Space debris is a serious threat to satellites, and Lockheed Martin is now teaming up to further help keep satellites safe as they orbit around the planet. The firm is partnering with Electro Optic Systems (EOS) to build a facility in Australia that they say will increase the world's ability to track space debris by 25 percent — if not more. EOS says that, so long as the debris is tracked, satellites will be able to avoid it, which will be increasingly important as the value of tech up in space continues to grow. Through the 2000s, EOS says that more than $400 billion worth of equipment was sent up.
The system can even tell what a piece of debris is made of
The facility will be built in Western Australia and is scheduled to begin operation in early 2016. EOS says that the site will uses lasers and telescope-like optical systems to track man-made debris, which might be composed of old spacecraft parts, rocket bodies, and fragments from exploded missiles or satellites. These pieces are often as small as 1 to 10mm and can easily be deflected off of satellites' shielding, but larger pieces could take a satellite down entirely.

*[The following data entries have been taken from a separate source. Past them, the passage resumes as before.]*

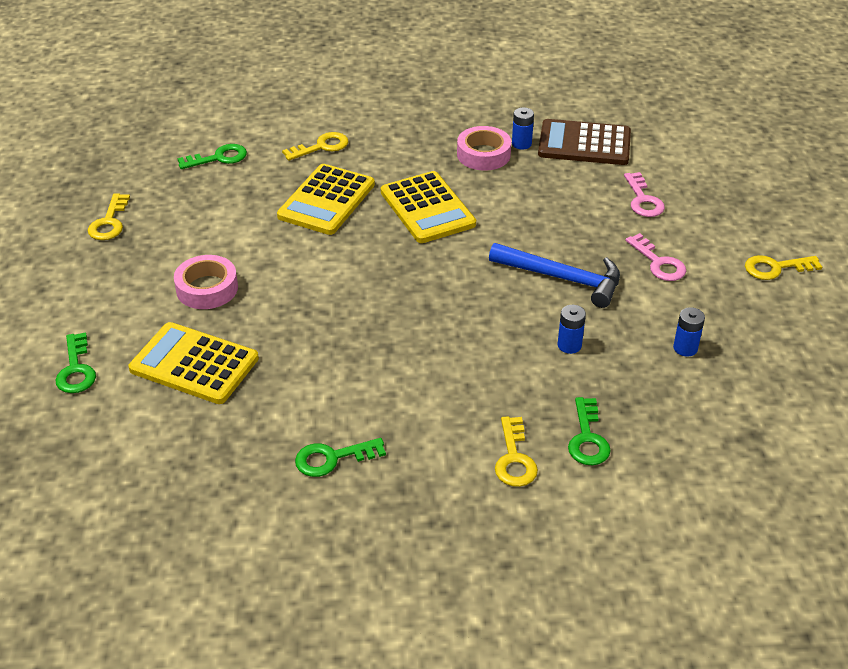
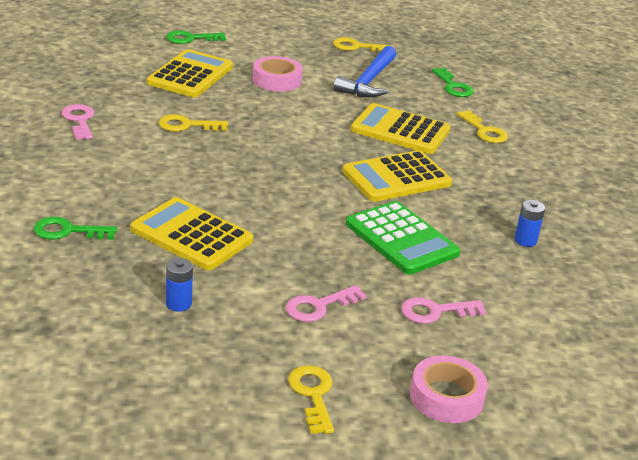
camera: 85 degrees right, 10 degrees down
green key [295,438,386,477] -> pink key [62,104,94,140]
pink tape [457,126,511,171] -> pink tape moved to [410,355,488,423]
blue hammer [489,243,620,308] -> blue hammer moved to [334,46,396,97]
yellow key [495,416,538,487] -> yellow key moved to [158,114,228,131]
brown calculator [538,119,631,165] -> none
blue battery [557,305,586,354] -> yellow calculator [130,197,253,270]
none -> green calculator [346,201,460,275]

"Ground-based space situational awareness is a growing priority for government and commercial organizations around the world that need to protect their investments in space," Rick Ambrose, a Lockheed Martin Space Systems executive, says in a statement. This new system that Lockheed is building, Ambrose says, will allow it to "offer customers a clearer picture of the objects that could endanger their satellites," and to do that with "great precision." Beyond just tracking debris in space, Lockheed and EOS' systems will be able to tell what objects are made of as well. The new system will also compliment the US Air Force's Space Fence program, which is capable of tracking 200,000 objects and is also being developed by Lockheed Martin.